→ TEXTO APRESENTADO
Resistência defensiva: repelir pela força, ripostando à violência com a

legítima defesa; resposta à agressão com legítima defesa.

Resistência agressiva: sob a forma de rebelião ou sedição, tendente à

revogação das leis injustas, à anulação dos atos opressivos e à própria mudança de governo

Art. 21º da CRP  consagra a resistência individual passiva e defensiva não só em

relação aos poderes públicos como nas relações entre particulares, permitindo a todos repelir pela força qualquer agressão, quando não seja possível recorrer à autoridade pública.

Direito de resistência constitui uma causa de justificação.

Pressupostos do Direito de Resistência:

 Ato injusto do poder ou dos particulares que ofenda os direitos, liberdades e garantias e direitos análogos

 Ato de resistência traduz-se na desobediência, mas ainda a oposição à execução da ordem.

Requisito do Direito de Resistência:

 Impossibilidade de recurso à autoridade pública

7.10. O Direito de Defesa Jurídico-Civil (art. 337º CC)

É mais restrita a defesa civil na medida em que exige o requisito da proporcionalidade entre a agressão e a defesa do que a defesa penal.

No exercício da defesa ao abrigo da causa de justificação penal, o ato de defesa se for desproporcional à agressão, não é defensável que o ato de defesa lícito para o direito penal se transforme em ato de agressão ilícito para o direito civil, permitindo agora a defesa do agredido.

CP revogou o art. 337º CC na parte em que exige que o prejuízo causado pelo ato de defesa não seja manifestamente superior ao que pode resultar da agressão.

Entradas do conjunto de dados
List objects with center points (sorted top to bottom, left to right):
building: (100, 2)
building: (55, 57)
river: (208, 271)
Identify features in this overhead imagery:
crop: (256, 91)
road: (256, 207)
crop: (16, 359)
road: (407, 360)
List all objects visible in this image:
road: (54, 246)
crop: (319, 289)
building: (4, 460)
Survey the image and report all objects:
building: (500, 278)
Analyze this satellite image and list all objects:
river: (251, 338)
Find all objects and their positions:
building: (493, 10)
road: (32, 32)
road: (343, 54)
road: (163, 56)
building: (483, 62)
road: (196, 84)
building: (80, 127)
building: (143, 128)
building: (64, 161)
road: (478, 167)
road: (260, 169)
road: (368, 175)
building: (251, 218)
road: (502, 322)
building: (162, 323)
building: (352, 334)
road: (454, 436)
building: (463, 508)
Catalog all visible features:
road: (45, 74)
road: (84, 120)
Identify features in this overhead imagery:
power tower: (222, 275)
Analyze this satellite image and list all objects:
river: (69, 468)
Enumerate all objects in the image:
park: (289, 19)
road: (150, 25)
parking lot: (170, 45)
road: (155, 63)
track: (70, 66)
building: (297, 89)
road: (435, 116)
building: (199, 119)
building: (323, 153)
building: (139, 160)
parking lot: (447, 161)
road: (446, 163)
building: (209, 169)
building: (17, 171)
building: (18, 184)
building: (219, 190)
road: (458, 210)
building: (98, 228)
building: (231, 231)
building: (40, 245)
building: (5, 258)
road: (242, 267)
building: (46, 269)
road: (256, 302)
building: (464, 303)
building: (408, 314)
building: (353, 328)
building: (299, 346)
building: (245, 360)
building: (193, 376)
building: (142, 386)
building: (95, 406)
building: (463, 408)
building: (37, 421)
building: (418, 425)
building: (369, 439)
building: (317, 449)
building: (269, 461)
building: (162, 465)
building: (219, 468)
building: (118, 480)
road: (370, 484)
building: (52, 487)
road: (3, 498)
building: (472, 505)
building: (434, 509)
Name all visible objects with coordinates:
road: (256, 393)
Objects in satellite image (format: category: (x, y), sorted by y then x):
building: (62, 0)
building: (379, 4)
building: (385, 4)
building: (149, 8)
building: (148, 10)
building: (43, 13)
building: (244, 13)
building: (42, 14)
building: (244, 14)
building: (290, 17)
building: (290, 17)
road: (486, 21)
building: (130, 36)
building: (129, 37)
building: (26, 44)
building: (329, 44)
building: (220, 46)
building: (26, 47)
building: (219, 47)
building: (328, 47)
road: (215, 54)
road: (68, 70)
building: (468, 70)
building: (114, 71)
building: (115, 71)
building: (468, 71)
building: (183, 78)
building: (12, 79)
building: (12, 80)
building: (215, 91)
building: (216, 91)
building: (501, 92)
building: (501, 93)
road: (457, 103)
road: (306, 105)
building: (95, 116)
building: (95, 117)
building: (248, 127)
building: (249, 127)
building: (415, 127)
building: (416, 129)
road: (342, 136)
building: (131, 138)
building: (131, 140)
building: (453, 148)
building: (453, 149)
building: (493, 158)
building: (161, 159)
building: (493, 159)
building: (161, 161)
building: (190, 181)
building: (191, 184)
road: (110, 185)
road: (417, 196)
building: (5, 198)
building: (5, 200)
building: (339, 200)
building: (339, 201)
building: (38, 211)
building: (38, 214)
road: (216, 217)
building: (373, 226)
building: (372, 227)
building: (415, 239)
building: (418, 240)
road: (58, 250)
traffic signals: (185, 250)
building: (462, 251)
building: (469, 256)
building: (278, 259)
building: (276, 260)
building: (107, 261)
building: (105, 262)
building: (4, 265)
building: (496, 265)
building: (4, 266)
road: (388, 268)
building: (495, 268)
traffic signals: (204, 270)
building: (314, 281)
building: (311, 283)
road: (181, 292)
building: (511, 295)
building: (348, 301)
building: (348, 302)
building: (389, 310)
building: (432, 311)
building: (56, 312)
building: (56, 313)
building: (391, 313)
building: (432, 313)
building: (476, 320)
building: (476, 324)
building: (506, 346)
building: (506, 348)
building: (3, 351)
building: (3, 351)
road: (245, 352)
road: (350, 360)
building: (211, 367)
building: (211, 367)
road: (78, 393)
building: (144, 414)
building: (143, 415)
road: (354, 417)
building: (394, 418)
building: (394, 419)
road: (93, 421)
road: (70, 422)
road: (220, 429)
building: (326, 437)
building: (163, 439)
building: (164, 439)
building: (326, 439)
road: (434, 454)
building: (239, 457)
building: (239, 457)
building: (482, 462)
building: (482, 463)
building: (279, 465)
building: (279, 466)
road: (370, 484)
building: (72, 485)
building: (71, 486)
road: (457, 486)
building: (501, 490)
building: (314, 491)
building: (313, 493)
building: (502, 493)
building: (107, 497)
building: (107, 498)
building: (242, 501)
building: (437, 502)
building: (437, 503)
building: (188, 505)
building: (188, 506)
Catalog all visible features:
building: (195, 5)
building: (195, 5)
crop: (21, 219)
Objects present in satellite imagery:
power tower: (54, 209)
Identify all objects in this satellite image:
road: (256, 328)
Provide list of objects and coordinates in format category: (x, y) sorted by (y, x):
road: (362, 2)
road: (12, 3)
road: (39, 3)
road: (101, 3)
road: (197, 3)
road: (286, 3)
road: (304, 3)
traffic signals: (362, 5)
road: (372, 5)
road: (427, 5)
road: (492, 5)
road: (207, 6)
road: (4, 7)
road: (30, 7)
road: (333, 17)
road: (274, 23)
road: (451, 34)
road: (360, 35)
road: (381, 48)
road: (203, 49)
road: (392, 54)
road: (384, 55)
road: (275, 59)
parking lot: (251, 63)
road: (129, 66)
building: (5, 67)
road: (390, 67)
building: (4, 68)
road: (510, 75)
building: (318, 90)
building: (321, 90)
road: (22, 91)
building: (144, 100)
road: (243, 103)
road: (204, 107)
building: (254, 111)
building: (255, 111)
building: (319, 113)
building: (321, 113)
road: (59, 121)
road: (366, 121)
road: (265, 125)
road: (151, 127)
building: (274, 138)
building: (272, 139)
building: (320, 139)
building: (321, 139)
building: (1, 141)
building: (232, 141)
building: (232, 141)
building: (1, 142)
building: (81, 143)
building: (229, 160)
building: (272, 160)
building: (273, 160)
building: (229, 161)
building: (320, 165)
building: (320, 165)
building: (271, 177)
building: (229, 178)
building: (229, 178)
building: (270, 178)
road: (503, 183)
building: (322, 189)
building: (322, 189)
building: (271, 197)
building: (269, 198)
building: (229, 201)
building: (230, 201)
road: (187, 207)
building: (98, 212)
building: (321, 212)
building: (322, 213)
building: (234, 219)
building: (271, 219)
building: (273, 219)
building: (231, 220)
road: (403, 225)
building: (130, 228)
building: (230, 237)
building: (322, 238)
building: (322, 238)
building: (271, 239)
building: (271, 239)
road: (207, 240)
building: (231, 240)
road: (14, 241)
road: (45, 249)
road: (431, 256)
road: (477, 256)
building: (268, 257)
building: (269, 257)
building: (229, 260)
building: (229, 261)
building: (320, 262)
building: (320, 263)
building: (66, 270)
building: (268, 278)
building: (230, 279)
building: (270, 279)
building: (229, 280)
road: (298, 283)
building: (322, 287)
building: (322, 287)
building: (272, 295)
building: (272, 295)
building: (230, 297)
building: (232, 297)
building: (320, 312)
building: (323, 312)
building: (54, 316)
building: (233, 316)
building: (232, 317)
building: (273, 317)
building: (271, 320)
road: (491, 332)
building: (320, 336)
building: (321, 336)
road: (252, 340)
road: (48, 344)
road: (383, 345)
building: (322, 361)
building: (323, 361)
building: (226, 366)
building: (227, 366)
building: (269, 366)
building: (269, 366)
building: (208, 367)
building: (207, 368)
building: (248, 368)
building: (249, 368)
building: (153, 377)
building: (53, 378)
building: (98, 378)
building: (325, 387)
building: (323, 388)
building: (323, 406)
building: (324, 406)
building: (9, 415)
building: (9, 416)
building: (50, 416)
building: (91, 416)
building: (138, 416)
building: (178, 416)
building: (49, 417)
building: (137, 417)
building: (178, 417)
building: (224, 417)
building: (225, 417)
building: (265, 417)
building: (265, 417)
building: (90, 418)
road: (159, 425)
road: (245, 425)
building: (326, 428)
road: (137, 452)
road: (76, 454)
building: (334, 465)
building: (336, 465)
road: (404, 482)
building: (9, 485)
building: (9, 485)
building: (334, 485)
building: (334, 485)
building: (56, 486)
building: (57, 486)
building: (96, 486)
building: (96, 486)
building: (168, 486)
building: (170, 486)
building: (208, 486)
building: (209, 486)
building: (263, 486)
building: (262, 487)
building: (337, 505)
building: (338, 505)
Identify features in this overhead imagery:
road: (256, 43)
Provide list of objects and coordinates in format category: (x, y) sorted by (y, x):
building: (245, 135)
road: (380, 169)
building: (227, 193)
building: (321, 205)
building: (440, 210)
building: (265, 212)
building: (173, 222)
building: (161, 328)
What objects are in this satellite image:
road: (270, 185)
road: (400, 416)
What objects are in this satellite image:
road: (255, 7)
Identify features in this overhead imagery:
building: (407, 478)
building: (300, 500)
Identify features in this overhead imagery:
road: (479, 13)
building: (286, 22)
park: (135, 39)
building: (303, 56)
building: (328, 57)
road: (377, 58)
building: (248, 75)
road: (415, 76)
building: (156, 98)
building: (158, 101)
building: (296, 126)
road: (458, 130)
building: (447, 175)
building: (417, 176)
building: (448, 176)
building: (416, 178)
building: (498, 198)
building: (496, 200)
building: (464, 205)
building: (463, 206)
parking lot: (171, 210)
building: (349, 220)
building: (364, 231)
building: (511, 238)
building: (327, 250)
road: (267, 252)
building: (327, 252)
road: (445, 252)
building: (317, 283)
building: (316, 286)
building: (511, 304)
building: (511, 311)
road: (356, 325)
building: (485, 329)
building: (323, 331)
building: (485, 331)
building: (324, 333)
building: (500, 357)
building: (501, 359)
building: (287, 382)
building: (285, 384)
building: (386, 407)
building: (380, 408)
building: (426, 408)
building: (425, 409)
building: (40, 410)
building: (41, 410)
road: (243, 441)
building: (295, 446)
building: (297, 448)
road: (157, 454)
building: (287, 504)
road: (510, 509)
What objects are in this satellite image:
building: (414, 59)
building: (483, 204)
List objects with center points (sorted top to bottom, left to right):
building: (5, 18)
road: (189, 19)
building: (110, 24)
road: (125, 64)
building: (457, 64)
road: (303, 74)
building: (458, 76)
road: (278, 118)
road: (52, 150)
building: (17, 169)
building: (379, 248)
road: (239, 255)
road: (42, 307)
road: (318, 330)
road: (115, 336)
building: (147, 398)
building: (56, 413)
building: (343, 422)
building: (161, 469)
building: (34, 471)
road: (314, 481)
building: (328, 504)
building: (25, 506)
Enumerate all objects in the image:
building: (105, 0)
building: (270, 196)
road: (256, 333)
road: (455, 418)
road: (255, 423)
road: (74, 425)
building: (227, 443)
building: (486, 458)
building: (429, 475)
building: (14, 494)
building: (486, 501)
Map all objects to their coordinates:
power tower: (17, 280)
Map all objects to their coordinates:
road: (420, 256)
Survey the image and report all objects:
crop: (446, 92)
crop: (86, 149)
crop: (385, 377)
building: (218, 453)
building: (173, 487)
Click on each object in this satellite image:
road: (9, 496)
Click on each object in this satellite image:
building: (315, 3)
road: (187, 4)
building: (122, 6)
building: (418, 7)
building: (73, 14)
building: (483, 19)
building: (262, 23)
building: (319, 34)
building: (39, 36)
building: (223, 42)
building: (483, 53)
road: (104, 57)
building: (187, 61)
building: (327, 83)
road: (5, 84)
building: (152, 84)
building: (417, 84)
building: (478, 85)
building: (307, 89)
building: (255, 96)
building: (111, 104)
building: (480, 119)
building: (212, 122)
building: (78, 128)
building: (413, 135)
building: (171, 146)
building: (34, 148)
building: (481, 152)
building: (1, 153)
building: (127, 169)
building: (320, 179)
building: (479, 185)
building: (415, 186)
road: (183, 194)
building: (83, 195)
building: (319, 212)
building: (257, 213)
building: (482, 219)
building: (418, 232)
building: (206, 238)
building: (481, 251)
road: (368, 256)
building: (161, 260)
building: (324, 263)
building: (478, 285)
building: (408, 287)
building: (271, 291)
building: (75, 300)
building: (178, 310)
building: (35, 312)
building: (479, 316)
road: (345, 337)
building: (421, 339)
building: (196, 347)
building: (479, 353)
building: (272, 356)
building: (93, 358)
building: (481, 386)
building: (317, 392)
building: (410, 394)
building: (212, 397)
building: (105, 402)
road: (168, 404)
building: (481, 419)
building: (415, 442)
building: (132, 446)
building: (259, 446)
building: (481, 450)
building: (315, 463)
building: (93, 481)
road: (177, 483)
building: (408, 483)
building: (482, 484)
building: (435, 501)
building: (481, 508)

→ LISTA DE TAREFAS
1 – No texto sobre o direito de resistência, qual é o requisito desse direito?
2 – Copie o trecho do texto sobre o direito de resistência que começa com "CP revogou o" e vai até "resultar da agressão.".
Responda usando só o texto.

→ RESPOSTAS ESPERADAS
1 – A impossibilidade de recorrer à autoridade pública.

2 –
CP revogou o art. 337º CC na parte em que exige que o prejuízo causado pelo ato de defesa não seja manifestamente superior ao que pode resultar da agressão.